Un rapport pour améliorer l'impact environnemental des projets de loi (art. 79 nouveau)

Le gouvernement remet, avant la fin de cette année, un rapport sur les moyens d’améliorer l’évaluation de l’impact environnemental et climatique des projets de loi.

Un rapport sur l’installation de bornes dans les parkings couverts ouverts au public (art. 80 nouveau)

Issu d'un amendement de Damien Adam, ce nouvel article dispose que le gouvernement remet au Parlement, dans les six mois de la promulgation de la loi, un rapport sur la réglementation et les référentiels relatifs à l’installation de bornes dans les parkings couverts ouverts au public ainsi que sur les pratiques d’application, dans le but de proposer des préconisations d’adaptation. Un rapport qui aurait pu trouver sa place au sein du titre "Se déplacer" du texte (voir notre article).

Un rapport sur les métiers, compétences et formations de la transition écologique (art. 81 nouveau)

Issu d'un amendement de Sandrine Mörch, qui relève que "multiples sont les témoignages de filières fortement touchées par la transition écologique qui souhaitent recruter mais ont des difficultés à trouver des employés aux compétences adaptées", ce nouvel article dispose que le gouvernement remet au Parlement, d'ici la fin de l'année, un rapport sur les métiers et compétences en tension en rapport avec la transition écologique, sur l’offre de formation professionnelle initiale et continue à ces métiers et compétences et sur l’opportunité que présente le déploiement des écoles de la transition écologique pour répondre au besoin de formation professionnelle identifié.

Restauration collective et alimentation locale et bio : un rapport sur des modèles de rédaction de marchés publics (art. 82 nouveau)

Issu d'un amendement de Jennifer De Temmerman, qui estime qu'"un des freins essentiels au déploiement du local et du bio dans la restauration scolaire est la rédaction de clauses de marchés publics permettant de [les] favoriser", ce nouvel article dispose que le gouvernement remet au Parlement, dans les six mois de la promulgation de la loi, un rapport sur l’opportunité de mettre à la disposition des gestionnaires de restauration collective des modèles de rédaction de marchés publics afin de favoriser le déploiement de l’alimentation locale et biologique. Un rapport qui aurait pu trouver sa place dans le titre "Se nourrir" du texte, d'autant que les députés ont introduit en séance publique des dispositions en matière de marchés publics pour les personnes morales de droit public chargées de services de restauration collective (voir notre article).

Un rapport pour étudier le fléchage des amendes "environnementales" vers des actions de réparation des atteintes à l'environnement (art. 83 nouveau)

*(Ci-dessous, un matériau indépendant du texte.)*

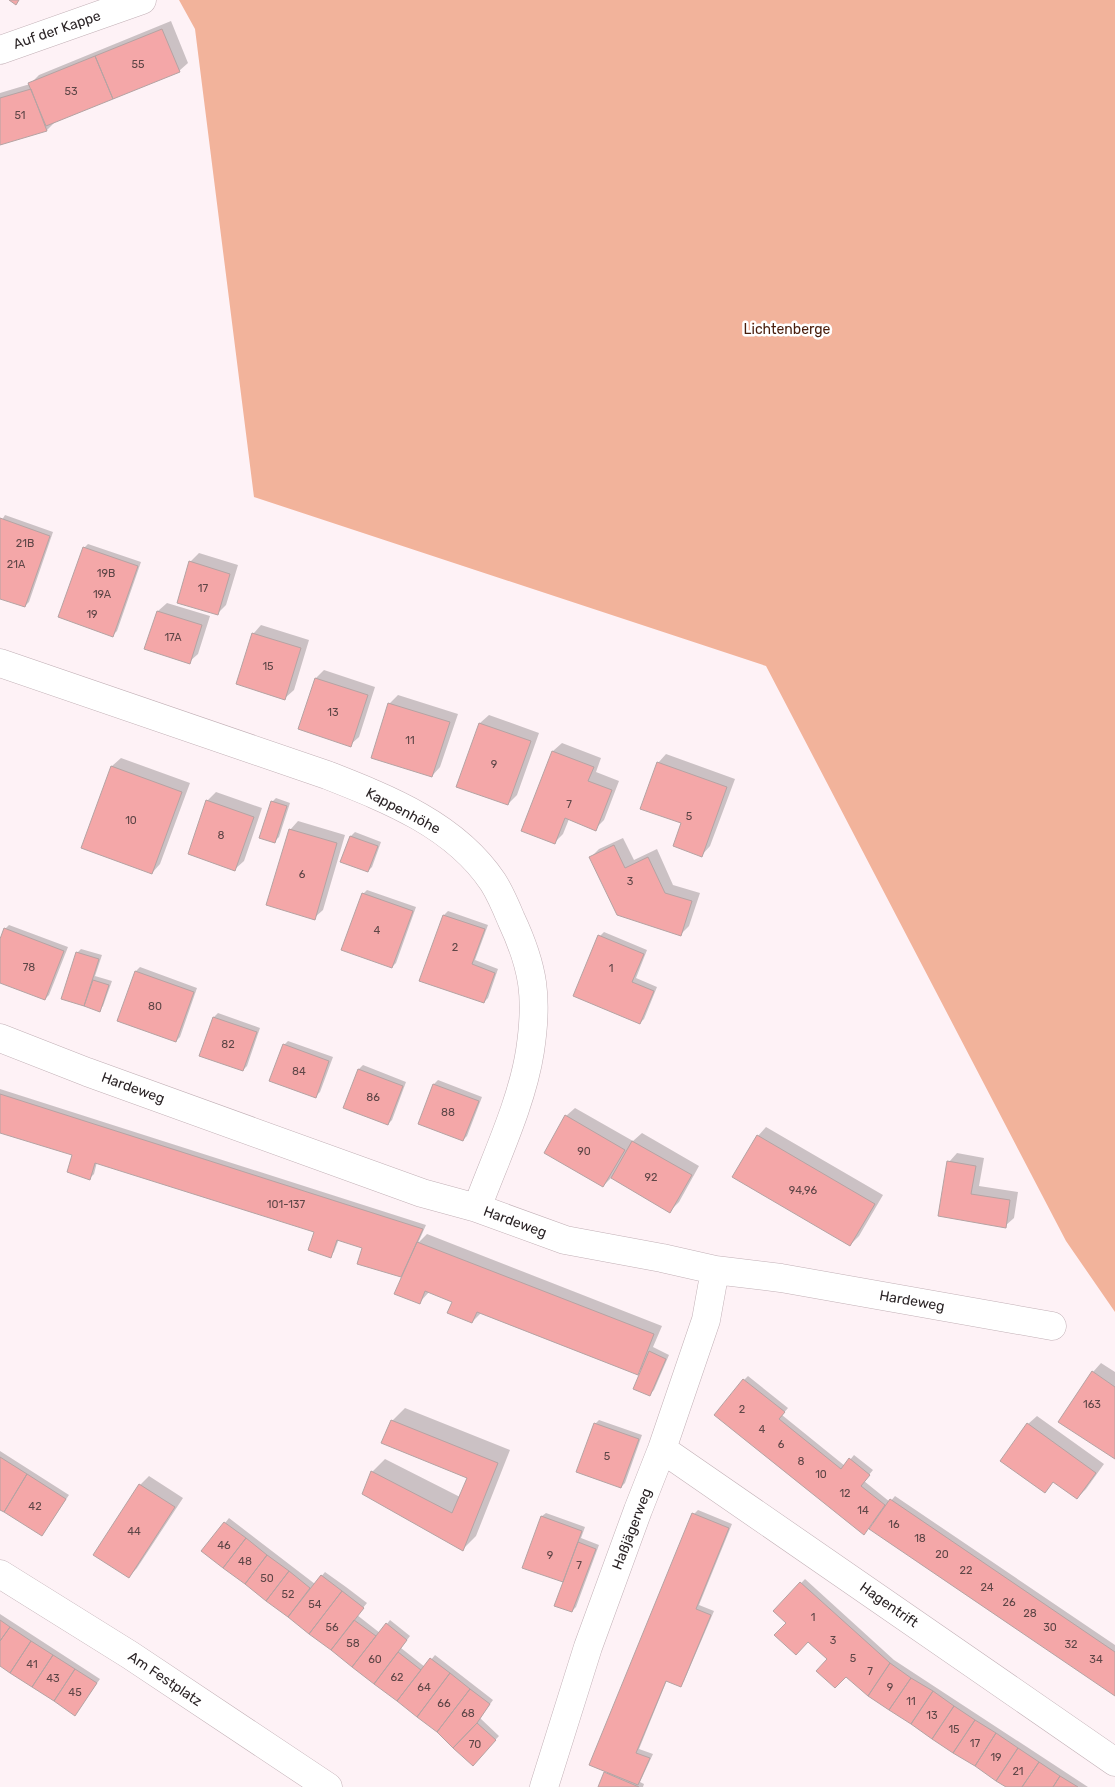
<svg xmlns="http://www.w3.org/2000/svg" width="1115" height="1787" viewBox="0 0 1115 1787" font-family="Rubik,sans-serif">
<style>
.green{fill:#f2b39b}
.shadow{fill:#0003}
.building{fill:#f4a7a8;stroke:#b5a3a3}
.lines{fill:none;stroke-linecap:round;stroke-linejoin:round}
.street-casing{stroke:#c2b0b6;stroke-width:29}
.street{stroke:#fff;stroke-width:28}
.labels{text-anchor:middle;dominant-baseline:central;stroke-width:5;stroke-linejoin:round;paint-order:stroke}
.number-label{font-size:11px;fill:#5e4647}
.street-label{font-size:14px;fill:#2c2527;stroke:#fff}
.park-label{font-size:14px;fill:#491d0b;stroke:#fff}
</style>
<rect width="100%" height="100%" fill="#fef2f6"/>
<path class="green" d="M179,0H1115V1312L1066,1241L766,666L254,497L195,29Z"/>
<path class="shadow" d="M171,21L188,63L179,71L56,121L47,130L0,144V93L30,84L39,75Z
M5,515L53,532L29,602L25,606L0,597V523Z
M88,544L141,562L117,631L113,635L84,548Z
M199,553L238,565L226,605L217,614L190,562Z
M167,603L210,616L198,654L189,662L158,611Z
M261,625L309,640L294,690L285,698L253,634Z
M324,670L375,687L359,737L350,745L299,728L316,678Z
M398,695L458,714L440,767L432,776L389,704Z
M489,715L539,733L517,795L508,804L458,786L480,723Z
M562,743L601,758L596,772L619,781L604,820L595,829L569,819L563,834L554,843L522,830L553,751Z
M666,754L735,779L710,846L702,855L683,822L658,763Z
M121,758L190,783L160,864L152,873L82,848L112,766Z
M216,792L262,808L244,861L235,869L207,801Z
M276,798L290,803L279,837L275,841L272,802Z
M298,821L345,835L323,910L314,918L290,830Z
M355,832L381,842L372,867L368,871L342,861L351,836Z
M623,838L634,860L657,849L673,885L700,893L689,926L680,935L591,857L599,849Z
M367,890L416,907L396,963L392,967L363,894Z
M448,911L488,925L475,960L498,969L488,998L484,1002L421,980L444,915Z
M9,925L68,947L49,995L45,999L0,981V942L5,929Z
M604,932L647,950L636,978L657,987L644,1019L640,1023L574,996L600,936Z
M81,949L102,955L95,976L112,981L103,1006L99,1010L62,998L77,953Z
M140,967L197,988L180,1037L176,1041L118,1020L136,971Z
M218,1013L260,1028L247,1066L243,1070L214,1017Z
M288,1041L333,1057L320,1092L316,1096L284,1045Z
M363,1065L406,1082L392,1120L388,1124L359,1069Z
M438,1080L482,1097L467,1136L463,1140L419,1123L434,1084Z
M0,1089L426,1225L418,1243L427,1234L662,1326L653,1347L669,1355L654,1390L650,1394L643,1368L637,1373L481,1313L472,1322L454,1301L429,1292L420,1302L405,1272L401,1276L364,1247L339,1239L334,1252L330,1256L315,1231L97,1162L94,1174L90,1178L74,1155L0,1131Z
M575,1108L633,1141L642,1133L699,1166L679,1202L670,1211L612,1177L603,1186L566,1116Z
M766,1127L883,1195L859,1236L850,1245L758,1136Z
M957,1153L984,1158L979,1186L1018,1192L1014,1218L1005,1226L939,1215L949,1162Z
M1101,1363L1115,1372V1457L1093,1372Z
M748,1376L788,1408L782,1415L845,1466L854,1455L873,1470L864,1481L890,1502L895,1496L1115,1645V1695L872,1523L744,1380Z
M405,1408L510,1450L476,1536L463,1549L364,1493L372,1472L385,1459L460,1497L468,1477L392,1421Z
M1037,1416L1104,1464L1086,1489L1077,1498L1054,1481L1044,1492L1028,1424Z
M599,1420L642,1435L625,1483L621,1487L595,1424Z
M0,1451L69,1495L42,1535L0,1508Z
M149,1476L183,1498L137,1568L129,1577L95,1555L140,1485Z
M698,1510L732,1524L699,1605L714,1611L684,1681L680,1685L667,1680L639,1749L653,1754L640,1782L644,1784L643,1787H600L608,1771L590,1764L694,1514Z
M546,1513L585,1527L581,1538L599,1545L576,1607L572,1611L564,1582L524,1567L542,1516Z
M229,1518L315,1584L325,1572L346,1587L367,1603L357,1615L380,1633L390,1620L410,1636L401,1648L425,1667L435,1655L493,1700L480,1718L499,1736L473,1764L438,1731L203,1551Z
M805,1579L894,1660L1088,1787H1008L828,1659L775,1611Z
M0,1614L100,1679L75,1714L0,1665Z"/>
<path class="building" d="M9,0H19L16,5Z
M162,29L180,72L113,99L95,56Z
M95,56L113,99L46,126L28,83Z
M31,89L47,131L0,145V98Z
M0,518L50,536L25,607L0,599Z
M83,547L138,566L113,637L58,617Z
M189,561L230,574L218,615L177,603Z
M157,611L202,625L190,664L144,649Z
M252,633L301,648L285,700L236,684Z
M315,678L368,695L351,747L298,729Z
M388,703L450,722L432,777L371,758Z
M479,723L531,741L508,805L456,787Z
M552,751L594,767L588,781L612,790L596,831L565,818L555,844L521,831Z
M657,762L727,787L702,857L673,846L681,823L640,809Z
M111,766L182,792L152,874L81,848Z
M206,800L254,817L235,871L188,854Z
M271,801L287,806L275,843L259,838Z
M289,829L337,843L315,920L266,905Z
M350,836L378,846L368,872L340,862Z
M614,845L625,868L648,857L665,893L692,901L681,936L617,915L589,857Z
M362,893L413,911L392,968L341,950Z
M443,915L485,929L472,964L495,973L484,1003L419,981Z
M4,928L64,951L45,1000L0,983V939Z
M598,935L644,954L632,982L654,991L640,1024L573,996Z
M76,952L99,959L84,1006L61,999Z
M135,971L194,992L176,1042L117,1021Z
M93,980L109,985L100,1012L84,1006Z
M213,1017L257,1032L243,1071L199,1056Z
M283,1044L329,1061L316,1098L269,1081Z
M358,1069L403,1086L388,1125L343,1108Z
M433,1084L479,1101L463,1141L418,1124Z
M0,1094L423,1229L401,1277L357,1264L362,1248L337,1240L331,1258L308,1250L314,1232L95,1163L90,1180L67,1172L72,1155L0,1133Z
M565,1115L625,1150L603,1187L544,1153Z
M757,1135L875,1204L850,1246L732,1177Z
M632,1141L692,1175L670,1213L611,1178Z
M947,1161L976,1166L971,1194L1010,1200L1006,1228L938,1216Z
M417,1242L654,1334L638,1375L477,1312L472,1323L447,1313L452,1302L425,1291L420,1304L394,1294Z
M649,1351L666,1359L650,1396L633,1389Z
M1092,1371L1115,1387V1459L1058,1422Z
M743,1379L785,1412L779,1419L841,1469L849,1458L870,1475L861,1486L885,1505L864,1535L714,1415Z
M391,1420L498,1463L463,1551L362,1494L371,1471L452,1513L467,1478L381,1443Z
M594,1423L639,1439L621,1488L576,1472Z
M1027,1423L1096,1473L1077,1499L1053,1482L1045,1493L1000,1461Z
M0,1457L27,1474L4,1512L0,1510Z
M27,1474L66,1499L42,1536L4,1512Z
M139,1484L175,1507L129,1578L93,1555Z
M890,1499L1115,1652V1696L869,1529Z
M692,1513L729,1528L696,1609L711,1615L681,1687L666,1681L636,1753L650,1758L638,1785L589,1765Z
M541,1516L582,1531L563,1582L522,1568Z
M224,1522L246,1538L223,1568L201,1551Z
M246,1538L267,1555L245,1584L223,1568Z
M578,1542L596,1549L572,1612L554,1606Z
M267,1555L289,1571L266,1601L245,1584Z
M289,1571L310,1588L288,1617L266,1601Z
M321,1575L342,1591L309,1634L288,1617Z
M800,1582L890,1663L868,1696L846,1677L835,1688L816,1671L827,1659L808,1642L796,1655L774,1635L786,1623L773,1611Z
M342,1591L364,1608L331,1650L309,1634Z
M0,1620L10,1627L0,1641Z
M354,1620L376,1636L352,1667L331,1650Z
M386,1623L407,1640L374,1684L352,1667Z
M10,1627L31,1641L10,1673L0,1666V1641Z
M31,1641L53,1655L32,1687L10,1673Z
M398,1652L421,1670L397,1701L374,1684Z
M53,1655L75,1669L54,1701L32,1687Z
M430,1658L450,1673L417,1717L397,1701Z
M890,1663L911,1678L889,1710L868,1696Z
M75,1669L97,1683L75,1716L54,1701Z
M450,1673L470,1689L437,1732L417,1717Z
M911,1678L933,1691L911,1724L889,1710Z
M470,1689L490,1704L477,1723L453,1748L437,1732Z
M933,1691L954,1706L932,1739L911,1724Z
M954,1706L975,1720L953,1753L932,1739Z
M975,1720L996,1733L975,1766L953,1753Z
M477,1723L496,1740L473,1766L453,1748Z
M996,1733L1018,1748L996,1781L975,1766Z
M1018,1748L1039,1762L1022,1787H1006L996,1781Z
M1039,1762L1060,1776L1053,1787H1022Z
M604,1772L639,1787H598Z
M1060,1776L1078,1787H1053Z"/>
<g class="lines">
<g class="street-casing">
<path id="street" d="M0,50L142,0
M0,663L327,775C388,799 455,825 493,882C500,893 506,907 511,919C534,968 538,998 530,1051C522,1103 495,1159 477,1208
M0,1038L87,1072L422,1193L477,1208L565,1240L662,1258L715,1270L781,1278L1052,1326
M662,1449L1115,1762
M0,1574L130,1655L328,1787
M544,1787L588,1647L638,1510L662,1449L706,1320L715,1270"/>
</g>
<use href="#street" class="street"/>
</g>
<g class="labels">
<g class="number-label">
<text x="138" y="64">55</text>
<text x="71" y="91">53</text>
<text x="20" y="115">51</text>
<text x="25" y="543">21B</text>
<text x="16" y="564">21A</text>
<text x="106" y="573">19B</text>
<text x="203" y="588">17</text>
<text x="102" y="594">19A</text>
<text x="92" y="614">19</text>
<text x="173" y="637">17A</text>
<text x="268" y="666">15</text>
<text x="333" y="712">13</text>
<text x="410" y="740">11</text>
<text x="494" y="764">9</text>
<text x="569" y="804">7</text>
<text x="689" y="816">5</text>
<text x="131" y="820">10</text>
<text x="221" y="835">8</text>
<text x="302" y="874">6</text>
<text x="630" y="881">3</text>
<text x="377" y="930">4</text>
<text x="455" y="947">2</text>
<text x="29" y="967">78</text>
<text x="611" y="968">1</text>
<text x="155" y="1006">80</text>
<text x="228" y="1044">82</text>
<text x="299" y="1071">84</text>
<text x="373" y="1097">86</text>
<text x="448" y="1112">88</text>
<text x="584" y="1151">90</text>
<text x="651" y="1177">92</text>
<text x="803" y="1190">94,96</text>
<text x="286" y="1204">101-137</text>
<text x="1092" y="1404">163</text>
<text x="742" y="1409">2</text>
<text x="762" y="1429">4</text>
<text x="781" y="1444">6</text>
<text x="607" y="1456">5</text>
<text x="801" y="1461">8</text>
<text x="821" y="1474">10</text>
<text x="845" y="1493">12</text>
<text x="35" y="1506">42</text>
<text x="863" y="1510">14</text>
<text x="894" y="1524">16</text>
<text x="134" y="1531">44</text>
<text x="920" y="1538">18</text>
<text x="224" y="1545">46</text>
<text x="942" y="1554">20</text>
<text x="550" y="1555">9</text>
<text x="245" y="1561">48</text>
<text x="579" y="1565">7</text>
<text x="966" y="1570">22</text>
<text x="267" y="1578">50</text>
<text x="987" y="1587">24</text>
<text x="288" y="1594">52</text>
<text x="1009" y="1602">26</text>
<text x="315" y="1604">54</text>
<text x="1030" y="1613">28</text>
<text x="813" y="1617">1</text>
<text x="332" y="1627">56</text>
<text x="1050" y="1627">30</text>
<text x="833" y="1640">3</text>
<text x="353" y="1643">58</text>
<text x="1071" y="1644">32</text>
<text x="853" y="1658">5</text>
<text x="375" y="1659">60</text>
<text x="1096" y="1659">34</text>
<text x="32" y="1664">41</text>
<text x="870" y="1671">7</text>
<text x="397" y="1677">62</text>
<text x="53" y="1678">43</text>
<text x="424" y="1687">64</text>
<text x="890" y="1687">9</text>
<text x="75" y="1692">45</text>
<text x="911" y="1701">11</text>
<text x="444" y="1703">66</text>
<text x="468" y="1713">68</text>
<text x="932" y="1715">13</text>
<text x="954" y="1729">15</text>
<text x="975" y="1743">17</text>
<text x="475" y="1744">70</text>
<text x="996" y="1757">19</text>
<text x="1018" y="1771">21</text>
</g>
<g class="street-label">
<text transform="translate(57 30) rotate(-19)">Auf der Kappe</text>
<text transform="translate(403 811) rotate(28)">Kappenhöhe</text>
<text transform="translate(133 1088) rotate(20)">Hardeweg</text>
<text transform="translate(515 1222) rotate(20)">Hardeweg</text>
<text transform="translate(912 1301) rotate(10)">Hardeweg</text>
<text transform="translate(632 1529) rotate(-69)">Haßjägerweg</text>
<text transform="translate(889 1605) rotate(35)">Hagentrift</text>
<text transform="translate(165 1679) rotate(34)">Am Festplatz</text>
</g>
<g class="park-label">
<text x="787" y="329">Lichtenberge</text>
</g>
</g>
</svg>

Issu d'un amendement du rapporteur Erwan Balanant, ce nouvel article dispose que dans les trois mois de la promulgation de la loi, le gouvernement remet au Parlement un rapport qui pourrait proposer des pistes relatives à l’affectation du produit des sanctions pénales infligées à la suite de la commission d’infractions environnementales (infractions relatives à la pollution des mers ou des cours d’eau, et de l’air, aux parcs nationaux, à la protection des monuments naturels et des sites inscrits et classés, aux atteintes aux espèces et aux habitats naturels, aux atteintes à la faune piscicole et à son habitat ou encore à l’exploitation sans autorisation d’une mine qui cause des dommages à l’environnement) à des actions de remise en état rendues nécessaires par des atteintes à l’environnement.
Un rapport qui aurait là encore pu trouver sa place dans le titre VI relatif au renforcement de la protection judiciaire de l’environnement.